Accidents are tragic; they come without any warning and disrupt the course of your entire life. If you or someone close to you is injured in an accident, you face a number of critical flash-decisions. You will have to seek out medical attention for sure, but even beyond that, you must find qualified and able legal representation for yourself. For people with no background in law or any similar experiences, there are a few standard questions which you can ask to understand if an attorney is the right fit for you.
The Attorney's Area of Specialization
The same way you wouldn't go to a cardiologist to fix a broken leg, you wouldn't go to a property lawyer or a corporate attorney for a personal injury case. The first thing you need to find out is whether this attorney's practice is entirely focused on personal injury law, as this would mean they have experience on their side and are also familiar with the tricks of the trade.
Specialization is no guarantee of skill when it comes to lawyers, so you've got to find out if the attorney you have come to for consultation has a good reputation. Feel free to ask him about his past experience in similar cases and the results of the same.
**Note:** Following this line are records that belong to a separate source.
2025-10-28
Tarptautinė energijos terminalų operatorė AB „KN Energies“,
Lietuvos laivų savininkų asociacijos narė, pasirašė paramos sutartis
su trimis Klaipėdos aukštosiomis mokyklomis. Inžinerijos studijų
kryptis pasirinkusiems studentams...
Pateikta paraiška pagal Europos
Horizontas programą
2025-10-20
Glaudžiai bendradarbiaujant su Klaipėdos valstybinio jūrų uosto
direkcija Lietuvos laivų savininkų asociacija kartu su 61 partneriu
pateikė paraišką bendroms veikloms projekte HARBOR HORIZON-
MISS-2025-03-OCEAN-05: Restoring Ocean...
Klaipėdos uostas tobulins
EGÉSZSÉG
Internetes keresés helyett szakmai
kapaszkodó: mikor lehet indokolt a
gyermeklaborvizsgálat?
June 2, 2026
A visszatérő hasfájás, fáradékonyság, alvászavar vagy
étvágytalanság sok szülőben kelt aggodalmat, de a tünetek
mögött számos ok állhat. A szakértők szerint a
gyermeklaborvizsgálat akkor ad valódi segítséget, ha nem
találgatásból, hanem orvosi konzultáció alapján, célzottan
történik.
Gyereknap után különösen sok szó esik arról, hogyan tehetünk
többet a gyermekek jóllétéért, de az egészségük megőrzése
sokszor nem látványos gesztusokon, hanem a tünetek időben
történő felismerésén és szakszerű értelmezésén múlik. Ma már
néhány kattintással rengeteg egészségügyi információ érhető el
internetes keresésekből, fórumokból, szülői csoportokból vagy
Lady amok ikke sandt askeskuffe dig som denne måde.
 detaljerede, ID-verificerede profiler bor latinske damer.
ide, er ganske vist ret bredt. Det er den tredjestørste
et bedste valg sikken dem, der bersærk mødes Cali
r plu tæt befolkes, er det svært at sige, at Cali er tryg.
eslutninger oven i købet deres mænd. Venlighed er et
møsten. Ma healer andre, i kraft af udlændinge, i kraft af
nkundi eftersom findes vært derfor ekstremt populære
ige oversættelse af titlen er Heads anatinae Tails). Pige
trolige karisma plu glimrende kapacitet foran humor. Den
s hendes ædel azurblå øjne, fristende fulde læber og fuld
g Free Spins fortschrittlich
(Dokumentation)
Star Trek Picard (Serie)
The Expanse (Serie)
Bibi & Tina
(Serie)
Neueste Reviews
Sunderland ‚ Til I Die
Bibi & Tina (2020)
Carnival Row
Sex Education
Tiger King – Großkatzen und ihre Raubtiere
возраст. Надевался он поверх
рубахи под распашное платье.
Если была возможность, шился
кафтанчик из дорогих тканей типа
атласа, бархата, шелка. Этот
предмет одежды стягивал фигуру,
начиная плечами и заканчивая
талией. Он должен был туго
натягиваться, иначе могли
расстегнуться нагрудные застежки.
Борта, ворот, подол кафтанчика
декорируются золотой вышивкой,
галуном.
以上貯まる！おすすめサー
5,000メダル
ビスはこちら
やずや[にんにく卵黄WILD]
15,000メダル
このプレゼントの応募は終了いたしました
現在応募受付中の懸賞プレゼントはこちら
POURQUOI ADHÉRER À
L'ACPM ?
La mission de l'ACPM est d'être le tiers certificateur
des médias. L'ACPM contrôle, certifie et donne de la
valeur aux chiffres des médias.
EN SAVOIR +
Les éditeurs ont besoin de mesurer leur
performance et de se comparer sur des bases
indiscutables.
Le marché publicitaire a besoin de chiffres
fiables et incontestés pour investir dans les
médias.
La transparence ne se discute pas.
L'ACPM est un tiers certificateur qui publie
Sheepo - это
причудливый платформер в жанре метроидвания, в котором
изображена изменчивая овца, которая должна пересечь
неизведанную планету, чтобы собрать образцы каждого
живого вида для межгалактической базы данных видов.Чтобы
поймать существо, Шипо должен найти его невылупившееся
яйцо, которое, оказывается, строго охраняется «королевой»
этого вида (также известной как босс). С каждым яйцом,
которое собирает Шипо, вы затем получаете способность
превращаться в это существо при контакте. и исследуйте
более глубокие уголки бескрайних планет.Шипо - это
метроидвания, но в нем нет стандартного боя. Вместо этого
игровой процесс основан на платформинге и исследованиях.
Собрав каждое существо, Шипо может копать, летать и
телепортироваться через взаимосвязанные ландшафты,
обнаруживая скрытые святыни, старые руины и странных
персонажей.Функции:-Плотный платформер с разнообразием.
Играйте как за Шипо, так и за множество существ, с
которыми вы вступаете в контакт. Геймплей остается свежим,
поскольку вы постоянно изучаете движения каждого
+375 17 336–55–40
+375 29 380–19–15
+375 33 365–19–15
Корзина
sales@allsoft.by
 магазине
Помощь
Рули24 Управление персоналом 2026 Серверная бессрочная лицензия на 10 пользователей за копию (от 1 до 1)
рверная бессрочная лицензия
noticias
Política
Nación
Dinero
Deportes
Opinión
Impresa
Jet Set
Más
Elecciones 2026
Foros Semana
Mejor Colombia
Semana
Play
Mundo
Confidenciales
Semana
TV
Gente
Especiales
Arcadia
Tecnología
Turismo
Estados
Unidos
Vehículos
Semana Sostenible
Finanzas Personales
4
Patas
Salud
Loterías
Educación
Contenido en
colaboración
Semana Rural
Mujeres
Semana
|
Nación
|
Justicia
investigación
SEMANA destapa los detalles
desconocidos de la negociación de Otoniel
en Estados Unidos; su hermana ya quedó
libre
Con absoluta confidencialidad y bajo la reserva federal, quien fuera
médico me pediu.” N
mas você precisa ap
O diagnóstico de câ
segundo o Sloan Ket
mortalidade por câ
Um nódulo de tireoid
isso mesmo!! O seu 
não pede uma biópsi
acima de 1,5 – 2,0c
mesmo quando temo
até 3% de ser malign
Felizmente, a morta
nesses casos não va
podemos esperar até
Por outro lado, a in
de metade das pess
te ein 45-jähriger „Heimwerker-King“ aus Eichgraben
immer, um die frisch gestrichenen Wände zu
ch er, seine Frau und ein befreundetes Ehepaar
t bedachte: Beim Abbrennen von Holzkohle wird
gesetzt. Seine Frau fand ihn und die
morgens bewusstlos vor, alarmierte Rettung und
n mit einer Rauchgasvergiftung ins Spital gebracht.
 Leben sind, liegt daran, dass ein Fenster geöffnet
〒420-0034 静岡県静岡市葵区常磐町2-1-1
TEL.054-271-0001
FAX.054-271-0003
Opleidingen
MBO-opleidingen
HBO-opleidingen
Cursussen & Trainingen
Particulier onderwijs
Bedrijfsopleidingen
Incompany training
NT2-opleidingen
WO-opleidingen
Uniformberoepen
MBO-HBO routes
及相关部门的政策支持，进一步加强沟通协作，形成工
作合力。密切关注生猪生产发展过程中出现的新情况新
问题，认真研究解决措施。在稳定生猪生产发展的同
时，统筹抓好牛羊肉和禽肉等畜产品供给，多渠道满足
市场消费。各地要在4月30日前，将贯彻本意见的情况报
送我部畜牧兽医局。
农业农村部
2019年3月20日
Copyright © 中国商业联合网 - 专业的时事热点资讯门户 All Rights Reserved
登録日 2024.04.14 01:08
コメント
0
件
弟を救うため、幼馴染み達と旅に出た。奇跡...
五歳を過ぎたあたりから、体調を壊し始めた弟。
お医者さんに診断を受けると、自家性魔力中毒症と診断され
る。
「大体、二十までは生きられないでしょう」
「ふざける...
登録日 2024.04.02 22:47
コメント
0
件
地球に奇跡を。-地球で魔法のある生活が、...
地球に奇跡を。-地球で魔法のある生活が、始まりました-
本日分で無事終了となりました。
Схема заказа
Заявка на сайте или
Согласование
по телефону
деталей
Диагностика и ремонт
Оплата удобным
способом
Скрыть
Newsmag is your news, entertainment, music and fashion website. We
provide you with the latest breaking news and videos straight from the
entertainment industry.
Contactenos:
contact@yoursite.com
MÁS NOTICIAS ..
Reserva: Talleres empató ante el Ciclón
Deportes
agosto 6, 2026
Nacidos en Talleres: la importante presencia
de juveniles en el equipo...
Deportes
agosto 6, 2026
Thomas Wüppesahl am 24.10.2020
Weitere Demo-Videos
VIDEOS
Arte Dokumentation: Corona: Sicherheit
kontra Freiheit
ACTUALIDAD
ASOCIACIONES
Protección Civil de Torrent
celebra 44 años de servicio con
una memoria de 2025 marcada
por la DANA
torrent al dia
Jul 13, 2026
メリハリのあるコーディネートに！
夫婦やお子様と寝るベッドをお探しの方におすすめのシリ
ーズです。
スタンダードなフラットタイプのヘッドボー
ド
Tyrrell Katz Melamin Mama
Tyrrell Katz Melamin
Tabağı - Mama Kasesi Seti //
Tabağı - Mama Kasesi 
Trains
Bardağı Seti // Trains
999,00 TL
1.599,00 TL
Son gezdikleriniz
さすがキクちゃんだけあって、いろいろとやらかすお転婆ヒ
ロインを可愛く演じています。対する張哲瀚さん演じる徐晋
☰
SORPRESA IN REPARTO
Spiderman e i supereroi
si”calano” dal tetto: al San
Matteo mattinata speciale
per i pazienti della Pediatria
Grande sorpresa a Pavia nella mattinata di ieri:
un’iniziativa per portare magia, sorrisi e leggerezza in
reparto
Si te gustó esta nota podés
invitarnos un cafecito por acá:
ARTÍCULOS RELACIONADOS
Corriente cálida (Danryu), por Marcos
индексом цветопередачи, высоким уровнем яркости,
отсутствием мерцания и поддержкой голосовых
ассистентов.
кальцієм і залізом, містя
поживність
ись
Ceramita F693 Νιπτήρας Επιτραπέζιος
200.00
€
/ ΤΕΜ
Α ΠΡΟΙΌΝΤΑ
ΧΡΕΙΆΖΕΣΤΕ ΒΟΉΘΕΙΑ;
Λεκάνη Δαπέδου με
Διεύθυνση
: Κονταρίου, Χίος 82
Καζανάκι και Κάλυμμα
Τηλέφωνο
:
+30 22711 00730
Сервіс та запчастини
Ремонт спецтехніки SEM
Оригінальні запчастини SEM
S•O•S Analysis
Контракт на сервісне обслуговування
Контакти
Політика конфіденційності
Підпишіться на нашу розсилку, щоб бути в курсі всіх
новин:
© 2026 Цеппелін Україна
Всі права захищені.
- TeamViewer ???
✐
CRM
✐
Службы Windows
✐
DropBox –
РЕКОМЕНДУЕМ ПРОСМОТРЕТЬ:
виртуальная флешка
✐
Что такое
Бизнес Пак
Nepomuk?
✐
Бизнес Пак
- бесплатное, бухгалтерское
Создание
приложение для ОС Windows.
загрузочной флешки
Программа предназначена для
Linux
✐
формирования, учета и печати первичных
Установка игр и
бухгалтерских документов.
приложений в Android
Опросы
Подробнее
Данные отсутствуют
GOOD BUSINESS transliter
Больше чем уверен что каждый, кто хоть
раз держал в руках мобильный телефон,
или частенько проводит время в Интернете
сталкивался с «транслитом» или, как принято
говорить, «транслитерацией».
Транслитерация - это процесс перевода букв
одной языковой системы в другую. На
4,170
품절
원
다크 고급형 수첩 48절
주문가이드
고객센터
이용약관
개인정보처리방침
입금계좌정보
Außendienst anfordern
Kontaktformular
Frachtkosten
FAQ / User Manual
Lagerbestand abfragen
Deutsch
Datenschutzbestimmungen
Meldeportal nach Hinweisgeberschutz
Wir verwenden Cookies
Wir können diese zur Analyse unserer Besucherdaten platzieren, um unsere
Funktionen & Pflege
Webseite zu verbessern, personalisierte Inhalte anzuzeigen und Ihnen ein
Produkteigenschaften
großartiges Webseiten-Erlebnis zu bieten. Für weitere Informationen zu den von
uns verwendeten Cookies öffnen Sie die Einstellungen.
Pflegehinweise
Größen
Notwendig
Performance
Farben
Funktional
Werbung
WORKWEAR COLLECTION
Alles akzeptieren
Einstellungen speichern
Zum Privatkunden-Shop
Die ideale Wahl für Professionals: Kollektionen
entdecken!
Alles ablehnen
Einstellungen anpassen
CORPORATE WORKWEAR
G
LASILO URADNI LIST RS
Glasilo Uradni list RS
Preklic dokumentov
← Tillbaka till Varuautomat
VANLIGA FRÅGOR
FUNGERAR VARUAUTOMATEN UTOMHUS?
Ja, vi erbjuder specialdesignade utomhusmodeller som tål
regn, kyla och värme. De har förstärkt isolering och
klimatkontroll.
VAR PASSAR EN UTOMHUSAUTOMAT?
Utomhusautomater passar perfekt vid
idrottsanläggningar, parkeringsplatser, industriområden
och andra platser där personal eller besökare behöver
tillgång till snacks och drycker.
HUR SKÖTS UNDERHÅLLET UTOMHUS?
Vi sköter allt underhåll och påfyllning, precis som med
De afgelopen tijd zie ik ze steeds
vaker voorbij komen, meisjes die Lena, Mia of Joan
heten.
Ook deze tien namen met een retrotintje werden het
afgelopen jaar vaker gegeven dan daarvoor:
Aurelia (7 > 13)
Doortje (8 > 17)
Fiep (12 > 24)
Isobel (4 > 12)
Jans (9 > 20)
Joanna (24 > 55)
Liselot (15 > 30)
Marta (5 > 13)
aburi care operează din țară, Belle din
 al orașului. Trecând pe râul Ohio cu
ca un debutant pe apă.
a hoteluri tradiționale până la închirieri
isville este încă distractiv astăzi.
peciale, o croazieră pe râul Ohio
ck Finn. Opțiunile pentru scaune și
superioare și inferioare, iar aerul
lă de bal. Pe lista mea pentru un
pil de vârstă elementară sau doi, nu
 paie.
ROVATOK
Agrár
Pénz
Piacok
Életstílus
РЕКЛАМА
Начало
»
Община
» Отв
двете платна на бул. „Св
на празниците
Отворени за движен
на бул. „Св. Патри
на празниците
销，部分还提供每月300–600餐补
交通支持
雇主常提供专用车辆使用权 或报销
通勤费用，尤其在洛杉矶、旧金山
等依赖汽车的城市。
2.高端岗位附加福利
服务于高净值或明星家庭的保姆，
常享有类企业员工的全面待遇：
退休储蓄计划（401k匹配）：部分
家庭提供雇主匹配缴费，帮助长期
It is true that young, inexperienced lawyers may be skilled and fervent enough to win the case in an impressive fashion, but that call, of whether you wish to place your fate in the hands of a newbie, is yours to make.
Find out specifically if your attorney is in any sort of disciplinary, legal or ethical trouble himself, as this could be a big red flag, and could hamper his ability to represent you in the case. This is, however, very rare for qualified and reputed attorneys. Also, find if they can provide references, to whom you can speak about the general experience and the service rendered.
Who Else Will Be Working On the Case?
Unlike television attorneys who handle entire cases themselves, real life situations require any attorney to have a team of professionals behind him, working round the clock in research and organization so that the entire suit moves smoothly and swiftly. Big firms may even send a junior attorney to the hearing instead, to report back to your attorney. You should know these things beforehand, and if required, also get to know the backroom staff before making an informed decision.
Expected Resolution Time
The longer the case drags on, the more you have to pay for medical bills. Also considering the fact that your name is on your firm's accident book, you could take time off from work due to the injury itself or the investigative doctor visits, legal proceedings, and the like. Of course, they will not be able to give you an exact time frame, but any good firm should be able to give you a tentative window within which they can close the case.
Whether the Attorney Works on a Contingency Basis
Most personal injury lawyers understand that at the time you come to them for representation, you are already being crushed by medical bills and a lowered income flow. This is why they do not charge for their services and take an earlier agreed-upon portion of the money you receive if the case comes to a settlement or the trial concludes in your favor. This is called a contingency fee mechanism, as the attorney's payment is contingent upon your winning the case.
You will find that some reputed firms are even willing to pay for any consultations and doctor visits you incur during the proceedings. You must find out beforehand if the attorney you have gone to follows a similar mechanism or charges by the hour.
Chances of Success
The general rule is that if a settlement is offered, it will be of a much lesser amount than what you would stand to win if the case went to trial. It is your attorney's duty to read up the facts of the case and figure out the feasibility of a trial win. Also, find out if the attorney usually goes to trial, because some personal injury lawyers try to skate by, by never going to trial and signing the first and quickest settlement offer they get, instead of getting you the maximum amount that they can.
Conflict of Interest
This is especially common in personal injury cases, as some attorneys might push you to accept a settlement while you want to go to trial. Some may wish to drag the offender to the courts "on principle" which may sound good on paper but has a drastically low chance of success, especially if you have just turned down a good settlement offer. In general, the choice of settlement or trial is always in the client's hands, but some attorneys may refuse to represent you further if you do not take the settlement they recommend. It is important that you discuss each of these things at length before the proceedings commence.